* _EXCERPT_
········

Cory Jefferson put up 11.2 points and 6.8 rebounds in the Nets’ five Summer League games.

Associated Press— John Raoux

Cory Jefferson knows the label, but he’s not worried about it. He’s even used it as a hashtag on Twitter.

Mr. Irrelevant.

That’s the not-so-glamorous title with which the final player taken in the draft is christened. The perception is that the last pick of the second round is unlikely to make much of an impact in the NBA. History has sometimes borne that out.

But Jefferson wasn’t a history major at Baylor, and even if he had been he’s more interested in changing that perception. If Jefferson’s recent stint in the NBA’s Summer League is any indication, he could prove more relevant than even the Brooklyn Nets may have expected.

“Most games I felt I played pretty well,” Jefferson said. “There were a few games where I didn’t meet my actual goals. But, personally, I think with the minutes I was given I was productive.”

Jefferson averaged 11.2 points and 6.8 rebounds in the Nets’ five Summer League games, which wrapped up Friday in Orlando, Fla. Always a fierce finisher at the rim, he made 21 of his 30 attempts from the field, a blistering 70 percent.

········

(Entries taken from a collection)
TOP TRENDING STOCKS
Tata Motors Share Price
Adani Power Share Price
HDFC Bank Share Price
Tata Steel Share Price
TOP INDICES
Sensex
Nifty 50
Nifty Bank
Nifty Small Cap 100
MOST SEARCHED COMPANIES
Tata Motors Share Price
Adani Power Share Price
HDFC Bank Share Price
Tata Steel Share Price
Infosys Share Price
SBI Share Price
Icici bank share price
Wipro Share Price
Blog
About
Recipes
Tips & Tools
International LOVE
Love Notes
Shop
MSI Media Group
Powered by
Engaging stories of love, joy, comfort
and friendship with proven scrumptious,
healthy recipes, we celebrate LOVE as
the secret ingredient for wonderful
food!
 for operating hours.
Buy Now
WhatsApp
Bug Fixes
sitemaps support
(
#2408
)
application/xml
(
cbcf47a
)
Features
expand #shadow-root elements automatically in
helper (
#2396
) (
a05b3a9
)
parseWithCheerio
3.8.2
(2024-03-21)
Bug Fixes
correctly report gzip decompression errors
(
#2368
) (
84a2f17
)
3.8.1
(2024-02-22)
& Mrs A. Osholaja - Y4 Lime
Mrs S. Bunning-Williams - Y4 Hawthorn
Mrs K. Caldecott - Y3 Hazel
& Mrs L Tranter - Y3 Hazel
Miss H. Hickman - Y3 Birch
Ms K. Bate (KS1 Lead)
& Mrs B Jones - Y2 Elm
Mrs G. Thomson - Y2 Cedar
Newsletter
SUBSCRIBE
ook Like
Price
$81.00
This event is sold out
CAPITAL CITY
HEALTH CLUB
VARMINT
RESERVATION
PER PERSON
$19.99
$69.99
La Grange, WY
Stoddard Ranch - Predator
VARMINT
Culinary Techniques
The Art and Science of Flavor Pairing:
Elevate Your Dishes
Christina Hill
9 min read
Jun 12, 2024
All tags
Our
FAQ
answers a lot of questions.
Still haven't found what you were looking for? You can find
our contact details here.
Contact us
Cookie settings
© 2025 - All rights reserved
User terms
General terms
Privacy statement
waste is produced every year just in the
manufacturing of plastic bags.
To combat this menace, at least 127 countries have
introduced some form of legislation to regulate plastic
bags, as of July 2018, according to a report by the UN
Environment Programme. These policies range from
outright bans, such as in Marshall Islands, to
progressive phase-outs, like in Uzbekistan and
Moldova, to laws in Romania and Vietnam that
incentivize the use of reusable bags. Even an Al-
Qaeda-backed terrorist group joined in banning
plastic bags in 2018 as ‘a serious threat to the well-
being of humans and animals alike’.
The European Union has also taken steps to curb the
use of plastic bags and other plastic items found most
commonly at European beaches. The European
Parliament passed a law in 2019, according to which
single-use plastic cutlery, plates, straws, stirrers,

········

* _ASSIGNED TASK 1_
Based on the article about Cory Jefferson, decide whether each statement agrees with it: (a) Jefferson has used the "Mr. Irrelevant" label as a hashtag on Twitter; (b) Jefferson was a history major at Baylor; (c) in Summer League, Jefferson made 21 of his 30 attempts from the field. For each, answer yes or no and quote the article's deciding words.
* _ASSIGNED TASK 2_
Rewrite the passage of the Cory Jefferson article from "Cory Jefferson knows" to "borne that out.", substituting "the last player selected in the draft" for "the final player taken in the draft".

* _WRITTEN ANSWER 1_
(a) Yes: "He’s even used it as a hashtag on Twitter."
(b) No: "Jefferson wasn’t a history major at Baylor"
(c) Yes: "he made 21 of his 30 attempts from the field"

* _WRITTEN ANSWER 2_
Cory Jefferson knows the label, but he’s not worried about it. He’s even used it as a hashtag on Twitter.

Mr. Irrelevant.

That’s the not-so-glamorous title with which the last player selected in the draft is christened. The perception is that the last pick of the second round is unlikely to make much of an impact in the NBA. History has sometimes borne that out.